Henry J. George

Henry (Hank) George brings expertise in research and product development through professional experience in small biotechnology and large pharmaceutical industries.

Henry received his B.A. degree in biology from Southern Illinois University at Edwardsville in 1976 and performed graduate studies in genetics at Florida State University and biochemistry at St. Louis University. Since 1981, Henry has worked in the biotechnology and pharmaceutical sectors, developing recombinant protein expression systems in bacterial, insect, and mammalian hosts. In 1981, he joined Molecular Genetics, Inc. (Minnetonka, MN), an early biotechnology leader, developing bacterial expression systems to produce recombinant proteins for agricultural uses (e.g., animal vaccines and animal growth hormones). In 1988, he joined R&D Systems, Inc (Mpls, MN), a present-day leader in the development and manufacturing of research reagents, forming a gene expression group responsible for producing various mammalian cytokines in bacterial and insect systems. His group generated many of the initial products currently marketed by R&D. From 1990 through early 2001, and he was with the DuPont Pharmaceuticals Company (now part of Bristol Myers Squibb Company, Wilmington DE) as a Principal Investigator. His laboratory efforts at DuPont continued to focus on developing and using high-level expression systems for the production (analytical and large scale) of pharmaceutically essential proteins.  In early 2001, he joined Sigma-Aldrich Company as an R&D manager developing products such as the FLAG® protein expression system and the Mission™ lentiviral-based shRNA libraries for gene silencing human and mouse genes. In 2010, he joined Sigma’s SAFC Division as Manager of Cell Sciences and Development (CSD) group. He led a team that developed an improved and novel CHO cell line (CHOZN) for the monoclonal antibody production platform via Sigma’s CompoZr™ ZFN technologies.

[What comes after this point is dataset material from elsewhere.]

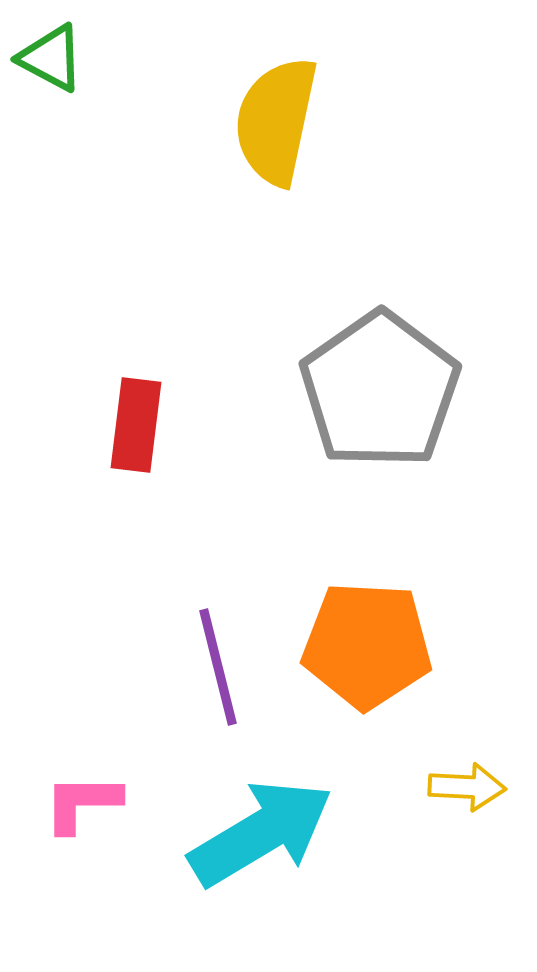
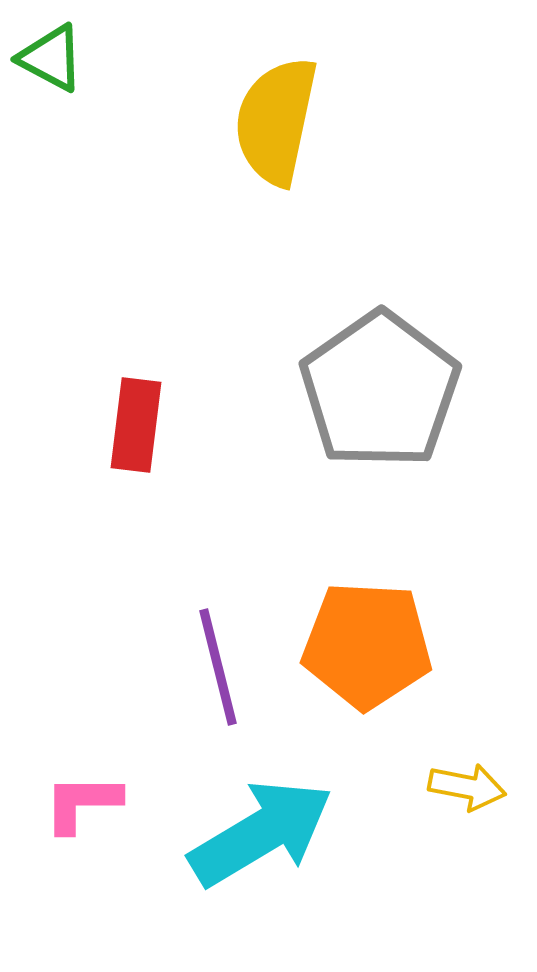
yellow arrow: rotated 8 degrees clockwise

In 2016, he joined the Gene Editing and Novel Modalities R&D group within MilliporeSigma to lead a new team (Viral Vector Producing Cell Lines), focusing on improving the production systems and bioprocesses for viral vector manufacturing for gene therapy applications. That team has developed a novel suspension cell-based production platform (Virus Express™) for the large-scale manufacturing of r-lentiviral vectors.

Henry’s research experience covers a multitude of scientific disciplines, including molecular biology, gene expression, cell biology, virology, and protein chemistry. His work has resulted in publications in journals such as Science, Proceedings of the National Academy of Science, Journal of Biological Chemistry, Biochemistry, and DNA.